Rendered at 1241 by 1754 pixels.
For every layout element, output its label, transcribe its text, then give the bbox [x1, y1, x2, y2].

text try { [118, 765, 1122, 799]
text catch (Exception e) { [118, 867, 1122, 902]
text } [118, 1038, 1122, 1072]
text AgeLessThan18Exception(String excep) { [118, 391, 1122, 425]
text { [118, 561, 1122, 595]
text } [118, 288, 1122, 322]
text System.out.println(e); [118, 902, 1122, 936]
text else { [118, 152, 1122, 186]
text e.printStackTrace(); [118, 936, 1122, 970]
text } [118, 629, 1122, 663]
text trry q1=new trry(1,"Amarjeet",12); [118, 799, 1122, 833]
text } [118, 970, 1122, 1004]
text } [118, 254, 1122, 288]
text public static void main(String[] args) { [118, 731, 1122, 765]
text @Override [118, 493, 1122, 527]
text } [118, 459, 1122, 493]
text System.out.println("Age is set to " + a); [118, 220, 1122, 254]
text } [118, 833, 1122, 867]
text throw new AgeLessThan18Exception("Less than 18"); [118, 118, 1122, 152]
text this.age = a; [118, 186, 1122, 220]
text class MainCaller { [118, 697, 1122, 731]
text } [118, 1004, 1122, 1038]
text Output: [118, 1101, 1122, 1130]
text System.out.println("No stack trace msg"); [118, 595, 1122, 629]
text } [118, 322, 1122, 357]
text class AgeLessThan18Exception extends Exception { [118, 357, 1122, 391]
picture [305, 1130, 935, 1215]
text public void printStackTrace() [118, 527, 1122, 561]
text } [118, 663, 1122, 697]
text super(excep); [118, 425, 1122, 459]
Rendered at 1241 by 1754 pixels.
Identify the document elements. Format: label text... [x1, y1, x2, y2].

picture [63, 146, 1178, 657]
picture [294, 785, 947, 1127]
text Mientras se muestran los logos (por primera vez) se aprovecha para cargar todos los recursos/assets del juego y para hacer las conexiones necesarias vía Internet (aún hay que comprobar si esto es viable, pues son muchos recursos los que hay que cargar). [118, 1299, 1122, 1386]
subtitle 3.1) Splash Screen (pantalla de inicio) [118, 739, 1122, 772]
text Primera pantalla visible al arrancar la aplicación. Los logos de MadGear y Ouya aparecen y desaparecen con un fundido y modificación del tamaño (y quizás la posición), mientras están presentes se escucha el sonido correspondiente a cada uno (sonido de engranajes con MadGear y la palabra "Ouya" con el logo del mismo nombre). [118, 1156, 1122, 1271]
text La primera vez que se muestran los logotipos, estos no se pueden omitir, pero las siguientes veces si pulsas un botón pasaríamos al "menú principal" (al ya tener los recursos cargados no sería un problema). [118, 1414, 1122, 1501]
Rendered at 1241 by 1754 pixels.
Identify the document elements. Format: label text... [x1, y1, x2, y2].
= = = = =
Exercise
Retype the records word for word, from their first line up to and including the line with "text super(excep); [118, 425, 1122, 459]".

Response to the task
Rendered at 1241 by 1754 pixels.
For every layout element, output its label, transcribe its text, then give the bbox [x1, y1, x2, y2].

text try { [118, 765, 1122, 799]
text catch (Exception e) { [118, 867, 1122, 902]
text } [118, 1038, 1122, 1072]
text AgeLessThan18Exception(String excep) { [118, 391, 1122, 425]
text { [118, 561, 1122, 595]
text } [118, 288, 1122, 322]
text System.out.println(e); [118, 902, 1122, 936]
text else { [118, 152, 1122, 186]
text e.printStackTrace(); [118, 936, 1122, 970]
text } [118, 629, 1122, 663]
text trry q1=new trry(1,"Amarjeet",12); [118, 799, 1122, 833]
text } [118, 970, 1122, 1004]
text } [118, 254, 1122, 288]
text public static void main(String[] args) { [118, 731, 1122, 765]
text @Override [118, 493, 1122, 527]
text } [118, 459, 1122, 493]
text System.out.println("Age is set to " + a); [118, 220, 1122, 254]
text } [118, 833, 1122, 867]
text throw new AgeLessThan18Exception("Less than 18"); [118, 118, 1122, 152]
text this.age = a; [118, 186, 1122, 220]
text class MainCaller { [118, 697, 1122, 731]
text } [118, 1004, 1122, 1038]
text Output: [118, 1101, 1122, 1130]
text System.out.println("No stack trace msg"); [118, 595, 1122, 629]
text } [118, 322, 1122, 357]
text class AgeLessThan18Exception extends Exception { [118, 357, 1122, 391]
picture [305, 1130, 935, 1215]
text public void printStackTrace() [118, 527, 1122, 561]
text } [118, 663, 1122, 697]
text super(excep); [118, 425, 1122, 459]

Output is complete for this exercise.